[To be done]:
1) From the campaign article, list each instance of suffering that Connolly recalls having witnessed in the weeks before the governor's speech.
2) Please rewrite the campaign article's passage starting with "Even in Maine, statewide" and going on through "voted in the primary.", changing "Mainers" to "Maine voters".

--- Start of Passage ---

Lawyers, Guns, No Money
Tom Connolly ’79, struck down by a midwinter bout with influenza, sat huddled in front of his television. Semi-delirious, he watched Maine Governor Angus King wax poetic about Mainers’ heroic response to the historic ice storm a few weeks earlier. Charming the Augusta crowd as well as the television cameras, the Independent governor boasted that Maine was primed and ready for even more challenges: “Bring ’em on!” Back home in Scarborough, stripped to his underwear, Connolly began a slow burn, thinking of the suffering he’d witnessed in the previous weeks. A friend’s propane burns. A neighbor’s broken hip. A heart attack suffered by the husband of his children’s babysitter. “Bring ’em on?” he cried out to no one in particular. “I’ll bring on another one,” he thundered, terrifying his wife, “and when I do, it will be a firestorm!”The very next morning, Connolly, a Democrat, picked up gubernatorial nomination petitions at the secretary of state’s office in Augusta. A few days later, he formally announced his candidacy. But by primary day in June, he had attracted only obligatory media and voter attention. He had raised just $21,477 to support his bid, a sum that prompted The New York Times to note, “The biggest spender in the [Maine] governor’s race, Mr. Connolly raised about enough to cover a California campaign’s dry-cleaning bills.” Yet Connolly won big in the primary. He was now the Democratic nominee for governor.
This was Tom Connolly, the Portland criminal defense attorney who started wearing a long-billed fisherman’s cap at Bates and forgot to take it off after Commencement. A respected, solo-practice lawyer with a lineup of controversial clients — cop-killers among them — Connolly now stood poised to run against Governor King, whose 70-percent approval rating, media charisma, and consensus-building management style prompt observers to call him “Clinton without the intern.”
That huge sucking sound on the Maine political landscape is the political vacuum created by the enormously popular King. “Connolly’s ability to win the primary in June was a function of King’s being able to win the election in November,” said Professor of Political Science Douglas Hodgkin, who taught Connolly as a first-year student in his American Political Parties course. With none of the Democratic Party regulars willing to make the sacrifice, Connolly’s chief competition in the primary was Joseph Ricci, a volatile racetrack owner whose distinguishing primary moment consisted of calling King “a pimp” at the state convention in May. (On the Republican side, the candidate is James B. Longley Jr., a conservative Republican and son of the late governor.)
Even in Maine, statewide campaigns typically cost in excess of $1 million, and “it’s very unusual to run a campaign for so little money,” Hodgkin said. Nor does the absence of funds bode well for Connolly’s success. “Without it, no one pays attention.” In fact, only 14 percent of Mainers voted in the primary.

--- End of Passage ---
--- Start of Raw data ---

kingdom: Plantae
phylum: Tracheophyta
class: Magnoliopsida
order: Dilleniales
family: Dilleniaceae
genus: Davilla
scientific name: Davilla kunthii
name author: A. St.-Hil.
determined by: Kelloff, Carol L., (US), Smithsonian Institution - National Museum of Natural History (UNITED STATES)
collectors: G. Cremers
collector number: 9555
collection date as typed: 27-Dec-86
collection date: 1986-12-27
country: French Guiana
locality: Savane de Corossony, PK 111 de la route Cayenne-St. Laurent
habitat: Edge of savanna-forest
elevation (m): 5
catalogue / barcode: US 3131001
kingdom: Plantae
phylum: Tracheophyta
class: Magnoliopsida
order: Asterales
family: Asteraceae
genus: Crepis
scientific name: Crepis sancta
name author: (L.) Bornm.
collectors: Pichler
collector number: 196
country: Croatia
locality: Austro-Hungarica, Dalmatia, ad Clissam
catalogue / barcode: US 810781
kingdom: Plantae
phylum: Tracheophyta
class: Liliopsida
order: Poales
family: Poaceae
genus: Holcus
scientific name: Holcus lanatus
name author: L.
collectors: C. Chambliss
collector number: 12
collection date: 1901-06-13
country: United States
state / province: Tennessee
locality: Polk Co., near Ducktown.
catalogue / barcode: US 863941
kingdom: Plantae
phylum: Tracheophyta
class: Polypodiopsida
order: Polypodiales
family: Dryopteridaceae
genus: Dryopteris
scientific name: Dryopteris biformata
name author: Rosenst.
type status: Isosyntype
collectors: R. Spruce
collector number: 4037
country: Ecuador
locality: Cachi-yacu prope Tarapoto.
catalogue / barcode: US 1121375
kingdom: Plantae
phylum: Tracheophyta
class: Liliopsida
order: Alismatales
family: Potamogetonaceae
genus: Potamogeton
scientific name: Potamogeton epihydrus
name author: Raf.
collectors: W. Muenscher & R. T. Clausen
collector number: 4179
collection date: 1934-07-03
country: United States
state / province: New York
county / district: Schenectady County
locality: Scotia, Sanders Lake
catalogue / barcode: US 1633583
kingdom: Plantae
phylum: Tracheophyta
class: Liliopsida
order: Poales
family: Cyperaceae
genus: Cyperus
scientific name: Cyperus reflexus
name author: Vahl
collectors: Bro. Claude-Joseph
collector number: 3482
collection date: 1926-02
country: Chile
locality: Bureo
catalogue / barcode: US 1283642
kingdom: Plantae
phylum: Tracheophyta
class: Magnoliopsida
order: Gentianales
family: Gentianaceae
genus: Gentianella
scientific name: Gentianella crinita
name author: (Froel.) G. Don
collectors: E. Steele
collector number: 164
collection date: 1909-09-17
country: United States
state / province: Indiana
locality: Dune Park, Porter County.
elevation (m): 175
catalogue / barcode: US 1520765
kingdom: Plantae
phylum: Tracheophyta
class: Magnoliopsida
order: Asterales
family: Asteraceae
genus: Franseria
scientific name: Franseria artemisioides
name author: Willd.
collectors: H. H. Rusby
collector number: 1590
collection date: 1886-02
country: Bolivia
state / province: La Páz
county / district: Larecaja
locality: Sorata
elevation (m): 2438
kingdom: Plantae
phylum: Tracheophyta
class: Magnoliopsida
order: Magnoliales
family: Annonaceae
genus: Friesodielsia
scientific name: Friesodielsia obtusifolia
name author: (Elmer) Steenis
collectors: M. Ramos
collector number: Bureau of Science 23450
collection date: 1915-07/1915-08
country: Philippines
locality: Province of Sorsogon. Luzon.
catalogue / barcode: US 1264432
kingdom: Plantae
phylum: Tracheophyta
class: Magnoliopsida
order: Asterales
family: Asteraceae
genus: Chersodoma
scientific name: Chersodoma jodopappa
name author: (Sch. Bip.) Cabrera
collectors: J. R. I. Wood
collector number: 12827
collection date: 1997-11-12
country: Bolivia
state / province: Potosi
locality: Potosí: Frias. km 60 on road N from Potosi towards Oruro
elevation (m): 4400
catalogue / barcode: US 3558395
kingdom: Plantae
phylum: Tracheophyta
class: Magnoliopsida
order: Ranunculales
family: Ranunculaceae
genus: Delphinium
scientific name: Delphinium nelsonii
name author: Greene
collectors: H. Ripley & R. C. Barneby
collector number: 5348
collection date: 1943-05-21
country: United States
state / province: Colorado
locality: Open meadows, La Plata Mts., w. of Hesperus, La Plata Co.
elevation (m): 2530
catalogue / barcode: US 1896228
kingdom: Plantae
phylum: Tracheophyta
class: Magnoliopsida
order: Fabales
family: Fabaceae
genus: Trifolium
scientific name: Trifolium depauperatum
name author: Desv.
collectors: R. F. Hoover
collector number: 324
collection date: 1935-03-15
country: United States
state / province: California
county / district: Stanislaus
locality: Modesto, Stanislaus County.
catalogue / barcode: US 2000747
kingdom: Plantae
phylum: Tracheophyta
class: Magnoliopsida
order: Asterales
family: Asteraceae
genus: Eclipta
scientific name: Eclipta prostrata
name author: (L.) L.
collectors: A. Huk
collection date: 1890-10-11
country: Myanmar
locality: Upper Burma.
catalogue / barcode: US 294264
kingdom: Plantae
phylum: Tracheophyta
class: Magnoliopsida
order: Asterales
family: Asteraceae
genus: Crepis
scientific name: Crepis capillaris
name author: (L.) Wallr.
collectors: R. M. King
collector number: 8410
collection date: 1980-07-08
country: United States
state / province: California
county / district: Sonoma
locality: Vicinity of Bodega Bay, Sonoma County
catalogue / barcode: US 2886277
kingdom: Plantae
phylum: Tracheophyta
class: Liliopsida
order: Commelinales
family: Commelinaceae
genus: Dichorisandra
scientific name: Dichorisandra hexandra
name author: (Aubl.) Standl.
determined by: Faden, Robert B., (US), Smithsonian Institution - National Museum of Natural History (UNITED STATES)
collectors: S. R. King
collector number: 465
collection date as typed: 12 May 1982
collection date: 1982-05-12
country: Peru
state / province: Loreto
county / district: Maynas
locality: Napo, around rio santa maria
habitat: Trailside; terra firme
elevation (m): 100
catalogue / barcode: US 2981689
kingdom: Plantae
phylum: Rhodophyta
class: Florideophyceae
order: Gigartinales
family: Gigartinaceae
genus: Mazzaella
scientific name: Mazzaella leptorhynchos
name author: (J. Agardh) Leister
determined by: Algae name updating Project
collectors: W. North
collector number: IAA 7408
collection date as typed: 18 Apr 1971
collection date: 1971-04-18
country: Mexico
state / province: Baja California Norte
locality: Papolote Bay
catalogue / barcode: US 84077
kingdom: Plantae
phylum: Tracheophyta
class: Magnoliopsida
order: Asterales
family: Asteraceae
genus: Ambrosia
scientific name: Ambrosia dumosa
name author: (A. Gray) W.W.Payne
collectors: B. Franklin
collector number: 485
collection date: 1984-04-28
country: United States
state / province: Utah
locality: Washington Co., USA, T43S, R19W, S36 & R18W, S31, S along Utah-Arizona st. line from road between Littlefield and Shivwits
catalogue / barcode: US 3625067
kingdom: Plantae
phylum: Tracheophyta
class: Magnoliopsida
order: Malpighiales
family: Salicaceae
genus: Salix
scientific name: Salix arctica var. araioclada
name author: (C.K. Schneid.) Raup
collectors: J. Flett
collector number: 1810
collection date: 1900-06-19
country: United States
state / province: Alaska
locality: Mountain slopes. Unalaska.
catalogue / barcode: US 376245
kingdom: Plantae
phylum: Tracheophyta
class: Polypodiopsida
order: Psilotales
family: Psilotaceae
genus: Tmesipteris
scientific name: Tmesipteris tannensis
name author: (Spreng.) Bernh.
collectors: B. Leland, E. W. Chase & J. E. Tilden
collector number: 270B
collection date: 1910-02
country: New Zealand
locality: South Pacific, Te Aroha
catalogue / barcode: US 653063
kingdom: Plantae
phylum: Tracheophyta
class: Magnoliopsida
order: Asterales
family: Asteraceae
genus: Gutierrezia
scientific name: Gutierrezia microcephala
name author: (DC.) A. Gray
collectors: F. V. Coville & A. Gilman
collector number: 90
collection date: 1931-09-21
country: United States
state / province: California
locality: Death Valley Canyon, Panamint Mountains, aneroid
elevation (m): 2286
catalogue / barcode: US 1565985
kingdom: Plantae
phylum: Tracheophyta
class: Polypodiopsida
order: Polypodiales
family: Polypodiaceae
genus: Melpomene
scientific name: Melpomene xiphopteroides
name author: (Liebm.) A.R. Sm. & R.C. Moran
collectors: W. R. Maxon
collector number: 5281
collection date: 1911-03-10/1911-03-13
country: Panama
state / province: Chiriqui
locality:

--- End of Raw data ---

[Answers in order]:
1)
- A friend's propane burns
- A neighbor's broken hip
- A heart attack suffered by the husband of his children's babysitter

2)
Even in Maine, statewide campaigns typically cost in excess of $1 million, and “it’s very unusual to run a campaign for so little money,” Hodgkin said. Nor does the absence of funds bode well for Connolly’s success. “Without it, no one pays attention.” In fact, only 14 percent of Maine voters voted in the primary.